Genius Loci…………? 

I began my trek to my destination. Heavy, grey clouds were gathering overhead as if to accentuate the importance of my visit by preventing the rays of sunlight detracting from my purpose. Through muddy fields and over rickety stiles I walked, the only hint that this path had been used for hundreds of years being a well worn path and the sense of joining the spirits of the many others who had also took part in the short journey from the small village over the millennia. 
Soon the route ( as is often the case when visiting ancient sacred sites) narrows and I am surrounded on either side by overhanging bushes and tree branches creating a natural aisle for reverential processions to proceed. Light birdsong and the soft, gentle trickling of water are the only sounds to be heard, creating a kind of Natures choir as I move closer to my goal .
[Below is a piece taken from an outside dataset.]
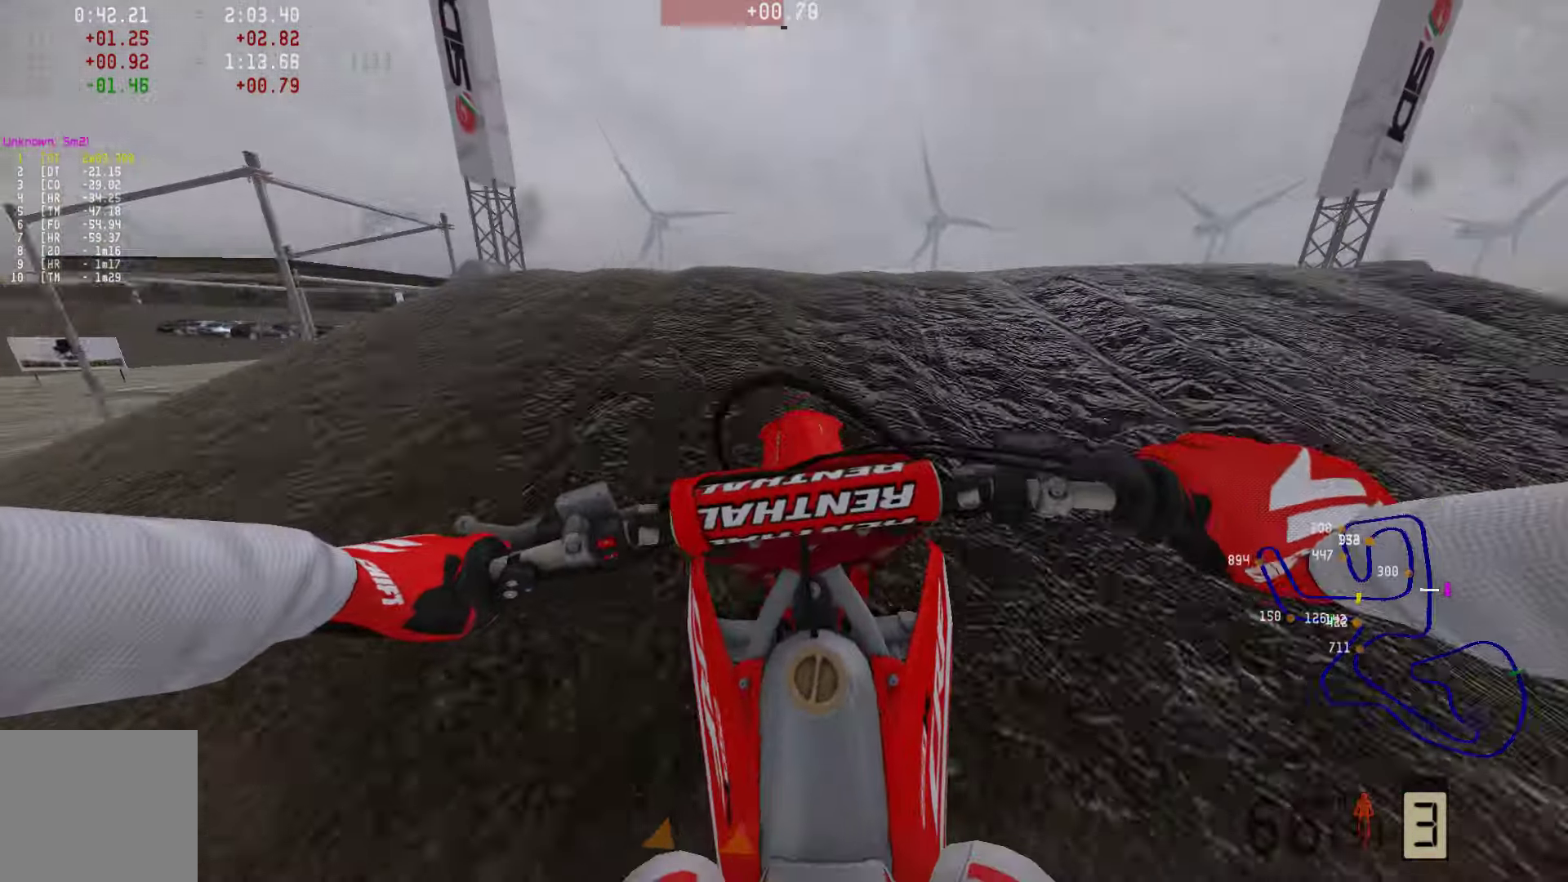
{"buttons": [], "left_stick": "center", "right_stick": "center", "events": [[63, "right_stick", "up"], [252, "R2", "up"], [274, "right_stick", "center"]]}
The path widens a little but I am still enclosed in the seemingly welcoming and protective undergrowth flourishing around the well, as if to provide privacy and promote a secular spiritual intimacy to the occasion. 
The Cloutie tree in front of the well is festooned with colourful adornments, mostly ragged pieces of cloth left by visitors who await their degradation in order to relieve whatsoever malaise afflicts them. I can almost hear silent and sometime desperate prayers from those who have sought relief here. Many, many tears over the years have fallen from many cheeks upon this spot, their sorrow and entreaties forever mixed with the sparkling translucent waters of the spring. 
Direct access to the well is seemingly complicated by a mixture of deep bog and gnarled branches as if put there to deter only the most determined soul. 
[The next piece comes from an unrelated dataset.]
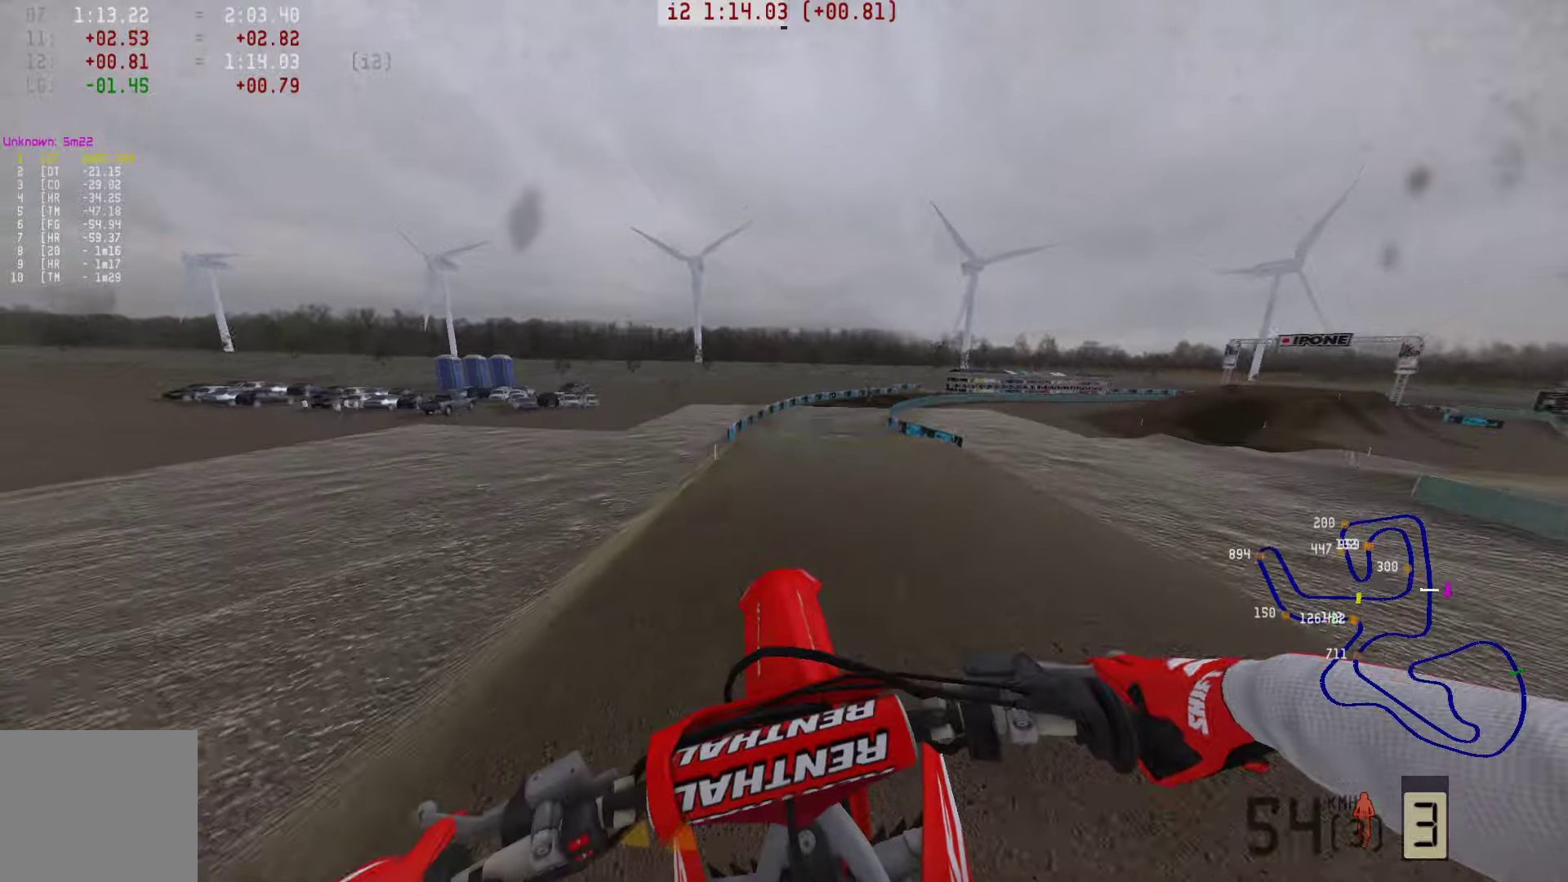
{"buttons": ["R2"], "left_stick": "center", "right_stick": "center", "events": [[64, "CIRCLE", "down"], [85, "R2", "down"], [169, "CIRCLE", "up"]]}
Following the spring water further alongside the path, the stream enters a roofless ancient chapel. It’s grey corbelled walls forming a rough square with an entrance from the north. On entering the chapel I can feel the reverence and the sanctity that the site has been endowed with over the years. The barely tangible energies of the souls of previous supplicants frequent here, forever paying homage to this most holy of Nature’s shrines. The lack of a roof means anyone knelt in prayer in front of the altar offers up their beseechments and adoration to the blossoming flora and the barely visible sky amongst the treetops. As I stand, head bowed in front of the rough hewn granite altar littered with offerings of flowers and coins, I hear the soft, gentle waters of the spring empty into a crude font behind me. This accentuates further the feelings of ambience and serenity that epitomises my visit. 

Kneeling in supplication in front of the altar it seems apparent that the stone and earth beneath me have witnessed much worship here, mostly to Mother Nature in her various guises as the sanctum has almost become as one with the scrub of the grove. An overwhelming sense of peace and oneness with nature penetrates my core, merging seamlessly with my physical self. If this were to become my final resting place, this sancta of Gaia, there would no need for belief in an afterlife or thought to what happens at life’s end. For I am sure I would rest blissfully for eternity in this very spot.

Again….

Do you not sense it?
Nature is calling you. Calling you away from your HD screens, away from your domestic enslavement of comfort and man made media.
It calls you to feel the chill breeze against your skin and through your hair.
To smell the damp earth beneath your bare feet, to listen to the wind in the trees and to again see the stars in the black of night.
Come with me, come with me and run through the grass, smell the night air, laugh and play and be as nature intended
No need for doubt, no need for concern, to be again what we once were.